Others, of course, immediately set about learning from the site's tricks - but its creator, Mark Fletcher, kept one step ahead, constantly adding new features and tweaks faster than the competition.

That keeps Bloglines the market leader. And since it operates as a free website, the price competition that open source alternatives could provide was minimal.

It's from this experience that Fletcher criticised another start-up: 24 Hour Laundry. This is Marc Andressen's latest stealth project. Until this week, it has been shrouded in secrecy.

Fletcher said publicly that this was a mistake: as a stealth start-up, they wouldn't learn from their competitors or users.

The corollary to that is that they would not learn enough to protect themselves from the inevitable competitors they would instantly inspire.

As a matter of fact, 24 Hour Laundry unveiled this week, as a site called Ning. Its response to Fletcher's criticism is ingenious, and may point to the future of many start-ups.

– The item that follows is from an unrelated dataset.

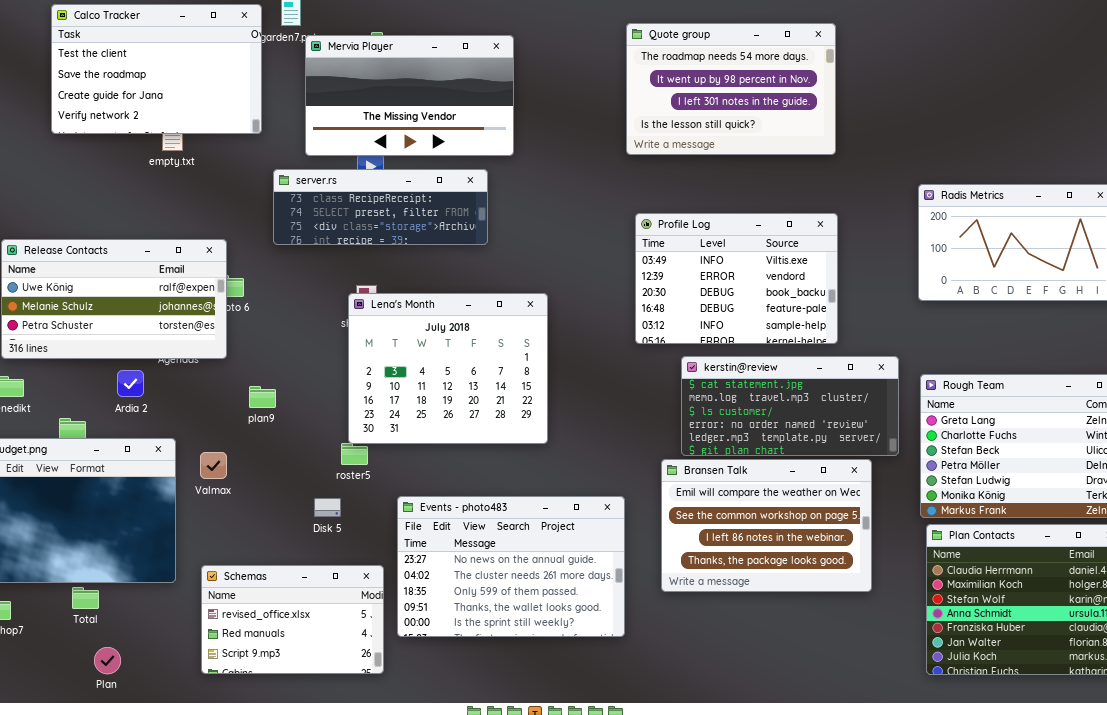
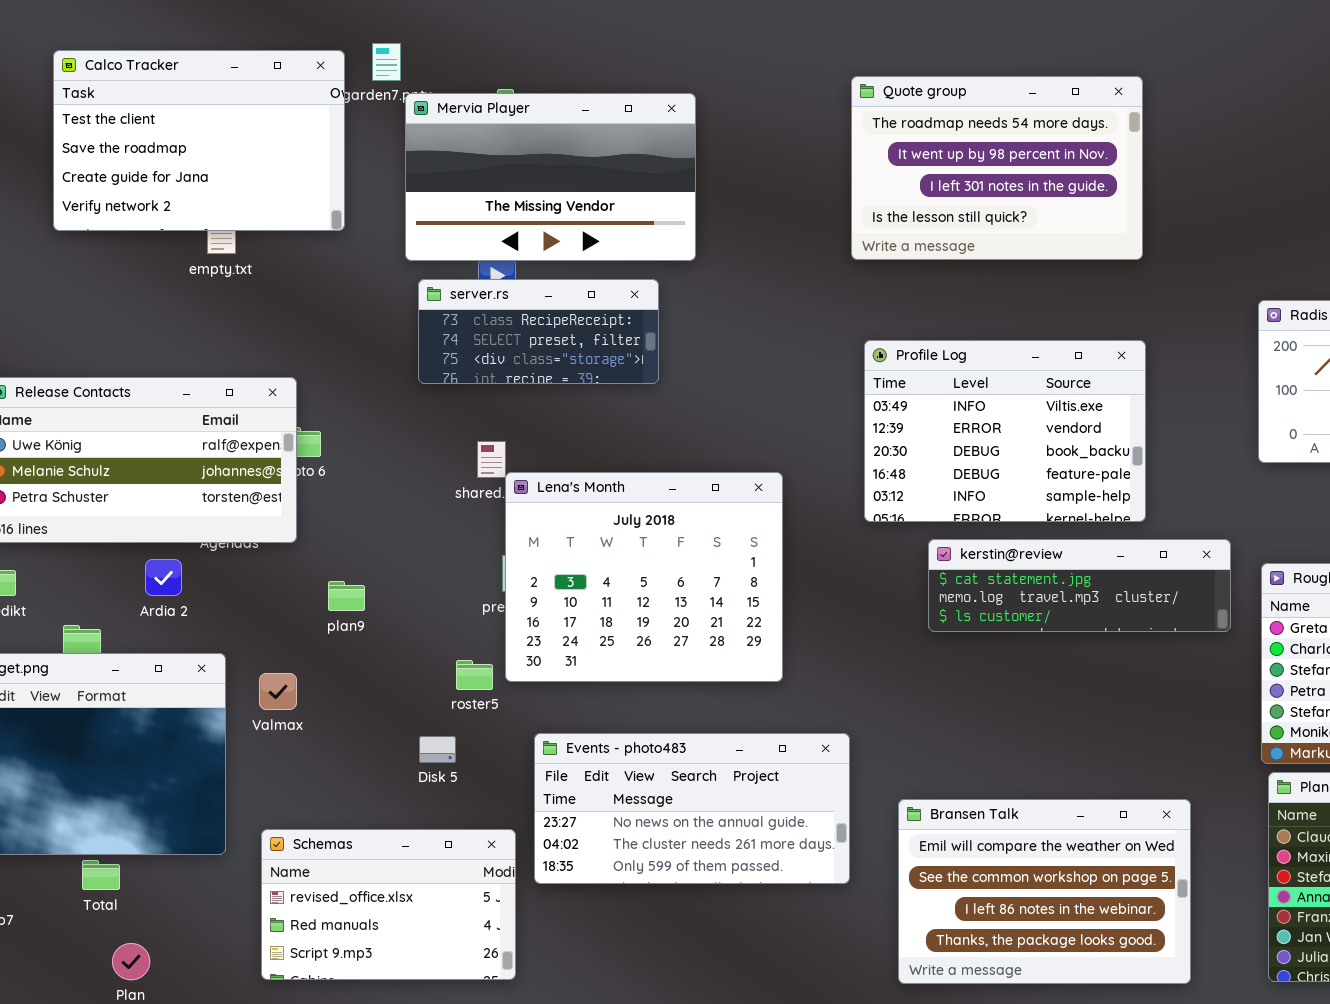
server.rs: [273,169,488,245] -> [418,279,659,384], resized
Lena's Month: [348,293,548,444] -> [505,472,783,682], moved
kerstin@review: [681,356,899,456] -> [928,539,1231,632], resized
Bransen Talk: [661,459,872,592] -> [898,799,1191,984], moved
Events - photo483: [397,496,625,637] -> [534,733,850,884], resized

Rather than being a website providing services to users, it's a website providing services to those coders who rapidly build new applications. In fact, the front page of Ning has links to clones of almost all the big new start-ups - Craigslist, Flickr, Hot or Not, Del.icio.us - written on their website, using their new code.

Writing a clone is pretty easy using Ning, and copying a clone is even easier. Taking a leaf out of the open-source world, you can probe and examine everybody else's Ning code, copy and enhance it.

You can even probe everyone else's data with their permission. So a Ning clone of listings site Craigslist could link seamlessly with photographs of real estate properties held on the Ning clone of photo management site Flickr.

Ning rises and falls on how good those applications are: but that means that the rapacious competition of the software market should work in Ning's favour. No one competes with Ning in that market. Indeed, Ning is the market.

The only question is: will people feel comfortable entrusting their data and their code to a single company?

Open-source development hasn't just freed users from the need to pay costly prices for commodity software. It's also given them a taste of not having to depend on one provider for their needs.

Ning's many children still depend on it to provide them with disk space, web space and the functionality they need to keep their code going. Many may feel that is a single source of failure. Others may see it as a competitive advantage. In the end, Mark Fletcher's Bloglines survived not just because it was fast, but because it gathered a huge audience of users and kept them. Ning keeps its audience very close.

Will some kid in his bedroom rebel against Ning and design a decentralised way of sharing Ning data that doesn't depend on paying your penny to the host company?

Or will the question that venture capitalists ask the next round of start-ups be: "What happens when some kid hacks up a clone of your site in Ning?"